How does it feel to see this process happen in real-time?
Tara said it was an honour to attend and witness the negotiations. She said that bringing together high level decision makers with community advocates and Indigenous leaders was an important learning experience. The challenge of our time is to address the interconnected issues of biodiversity extinction, climate change and social justice. While this gathering was not always successful at bridging these differences, and the Biodiversity Framework has its critics, collective learning based on science and other ways of knowing is key to conserving cultural and biological diversity.

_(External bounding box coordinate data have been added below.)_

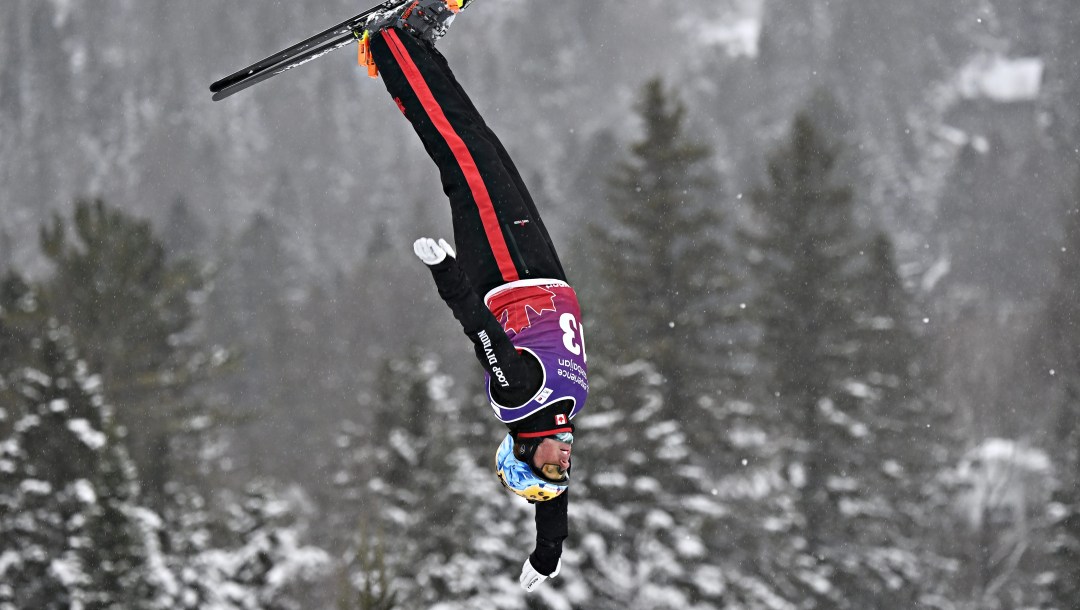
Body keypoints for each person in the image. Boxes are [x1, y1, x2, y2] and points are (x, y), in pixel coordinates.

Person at [360, 0, 589, 593]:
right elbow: (554, 502)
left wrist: (446, 272)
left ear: (526, 451)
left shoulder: (520, 396)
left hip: (504, 269)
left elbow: (479, 328)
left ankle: (391, 45)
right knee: (478, 142)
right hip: (539, 265)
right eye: (563, 473)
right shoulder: (559, 419)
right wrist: (548, 551)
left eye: (551, 468)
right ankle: (418, 46)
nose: (563, 465)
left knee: (460, 152)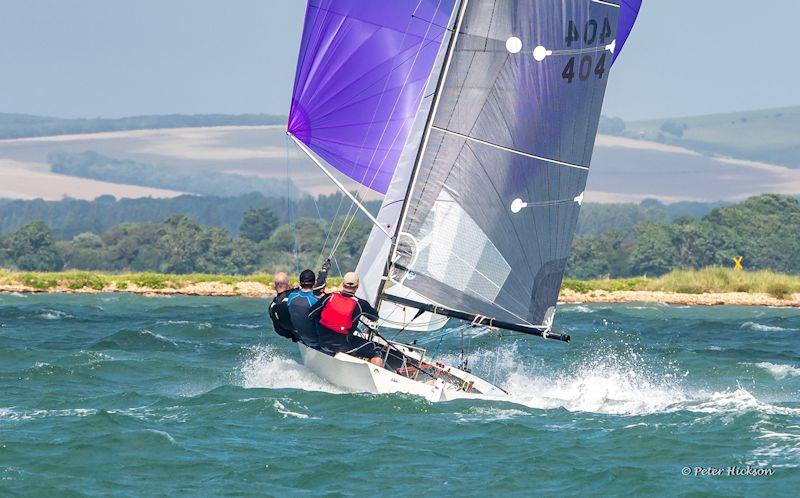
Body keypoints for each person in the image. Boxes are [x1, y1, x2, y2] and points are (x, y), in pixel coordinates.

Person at [309, 272, 384, 367]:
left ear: (343, 284)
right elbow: (375, 317)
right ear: (357, 286)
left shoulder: (329, 297)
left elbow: (311, 314)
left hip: (322, 342)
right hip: (343, 346)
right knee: (375, 349)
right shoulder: (360, 304)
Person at [287, 260, 330, 348]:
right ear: (314, 283)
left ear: (299, 283)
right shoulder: (317, 300)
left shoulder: (291, 297)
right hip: (317, 343)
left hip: (303, 339)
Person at [268, 272, 299, 342]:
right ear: (289, 284)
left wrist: (292, 335)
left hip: (295, 335)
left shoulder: (272, 306)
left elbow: (279, 330)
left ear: (274, 286)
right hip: (309, 332)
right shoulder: (296, 294)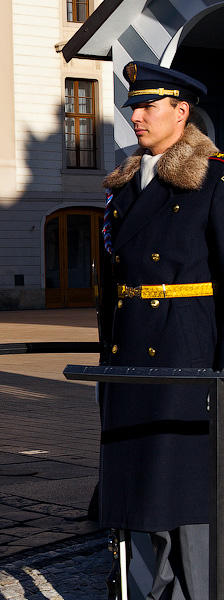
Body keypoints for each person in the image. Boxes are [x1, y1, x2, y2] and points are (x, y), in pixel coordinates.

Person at [98, 62, 219, 598]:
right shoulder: (124, 185)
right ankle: (143, 587)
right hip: (130, 355)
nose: (137, 116)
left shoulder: (212, 176)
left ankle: (198, 589)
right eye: (133, 106)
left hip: (183, 350)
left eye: (149, 106)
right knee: (136, 482)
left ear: (181, 111)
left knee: (181, 484)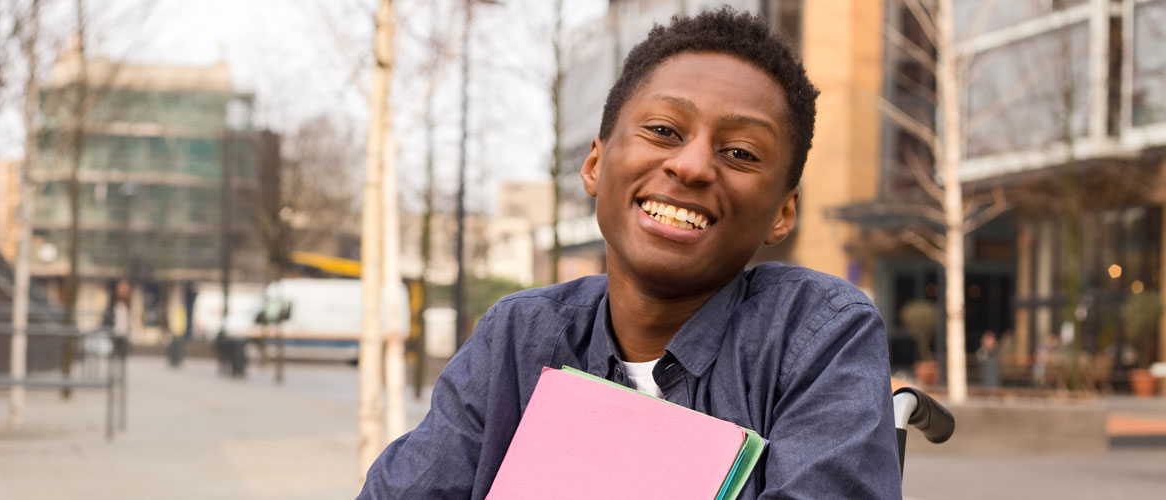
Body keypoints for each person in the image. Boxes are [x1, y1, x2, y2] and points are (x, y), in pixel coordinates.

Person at [358, 8, 900, 499]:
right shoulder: (518, 336)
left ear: (783, 212)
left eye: (739, 152)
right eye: (664, 130)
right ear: (595, 164)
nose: (691, 166)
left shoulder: (815, 337)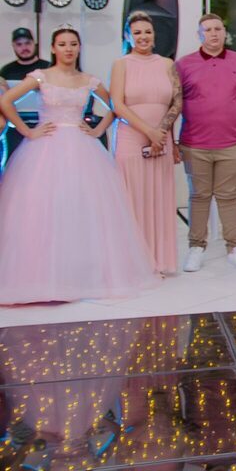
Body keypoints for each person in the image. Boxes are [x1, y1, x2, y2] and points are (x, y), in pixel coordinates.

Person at [0, 25, 158, 303]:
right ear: (53, 48)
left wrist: (98, 131)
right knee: (44, 209)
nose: (68, 49)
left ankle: (81, 273)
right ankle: (41, 275)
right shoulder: (41, 76)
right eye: (62, 44)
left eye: (73, 44)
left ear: (79, 48)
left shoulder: (89, 80)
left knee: (81, 209)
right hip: (45, 149)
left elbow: (116, 106)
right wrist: (27, 130)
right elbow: (6, 101)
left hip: (82, 149)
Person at [177, 13, 236, 273]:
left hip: (234, 145)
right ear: (199, 35)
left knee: (230, 197)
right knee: (199, 196)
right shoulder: (184, 65)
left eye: (218, 29)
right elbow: (173, 102)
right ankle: (196, 248)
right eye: (207, 30)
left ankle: (235, 249)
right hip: (195, 144)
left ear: (224, 32)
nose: (213, 33)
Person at [110, 11, 182, 275]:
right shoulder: (121, 64)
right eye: (137, 32)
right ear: (128, 36)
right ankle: (133, 263)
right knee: (133, 201)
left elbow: (176, 102)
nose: (143, 37)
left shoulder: (167, 64)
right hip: (131, 139)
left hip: (161, 142)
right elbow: (117, 105)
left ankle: (158, 262)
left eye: (147, 32)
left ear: (154, 35)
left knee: (158, 202)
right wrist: (149, 131)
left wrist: (162, 135)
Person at [0, 27, 51, 163]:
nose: (24, 48)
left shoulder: (48, 67)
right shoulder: (6, 71)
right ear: (13, 46)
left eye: (27, 43)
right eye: (19, 44)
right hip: (14, 123)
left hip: (44, 121)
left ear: (34, 44)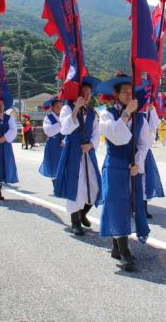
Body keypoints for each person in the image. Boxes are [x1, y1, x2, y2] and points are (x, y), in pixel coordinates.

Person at [97, 74, 151, 272]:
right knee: (117, 205)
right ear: (115, 94)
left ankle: (116, 245)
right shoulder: (106, 114)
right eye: (125, 92)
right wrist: (127, 113)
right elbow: (117, 137)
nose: (129, 95)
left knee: (131, 205)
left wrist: (138, 162)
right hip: (114, 165)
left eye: (131, 91)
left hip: (132, 167)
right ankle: (124, 250)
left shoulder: (141, 117)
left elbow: (145, 143)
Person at [53, 77, 102, 236]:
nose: (87, 96)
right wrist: (76, 109)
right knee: (75, 186)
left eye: (89, 93)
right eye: (84, 93)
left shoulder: (93, 112)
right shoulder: (67, 109)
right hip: (73, 151)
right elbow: (65, 129)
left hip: (88, 151)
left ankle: (83, 213)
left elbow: (96, 132)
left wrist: (91, 144)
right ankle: (75, 222)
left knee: (94, 185)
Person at [39, 98, 64, 187]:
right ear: (52, 107)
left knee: (64, 165)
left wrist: (64, 140)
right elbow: (48, 131)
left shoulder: (65, 117)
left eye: (61, 105)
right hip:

Tara also expressed how seeing all of this come together felt like an injection of hope. As this framework, and the importance of biodiversity is something she has been advocating for so long, it was exciting to see people from around the world rally for nature and the Rights of Indigenous People. She notes that while working on the climate and extinction crises is not always hopeful and can feel very disheartening, participating in this event felt like seeing climate justice in action.
What does this mean to UBC Botanical Garden and plant conservation?
The next and most important step is for all of us to continue this tidal wave of work around biodiversity. In the global conservation community, this will mean updating the Global Strategy for Plant Conservation to align with the Biodiversity Framework. At a local level, this will mean using the framework to inform educational, engagement, and research efforts at UBC Botanical Garden.
Tara notes that aside from this wave of policy momentum, the other most impactful way to keep up the energy generated by COP-15 is to keep people engaged and active in translating scaling effects across disciplines, institutions and communities. Right now, 2 in 5 plants are facing extinction which is something that happens silently, right under our noses. Tara hopes that the noise generated from this conference around biodiversity, Indigenous Rights and halting extinction will renew our hope of living in harmony with nature.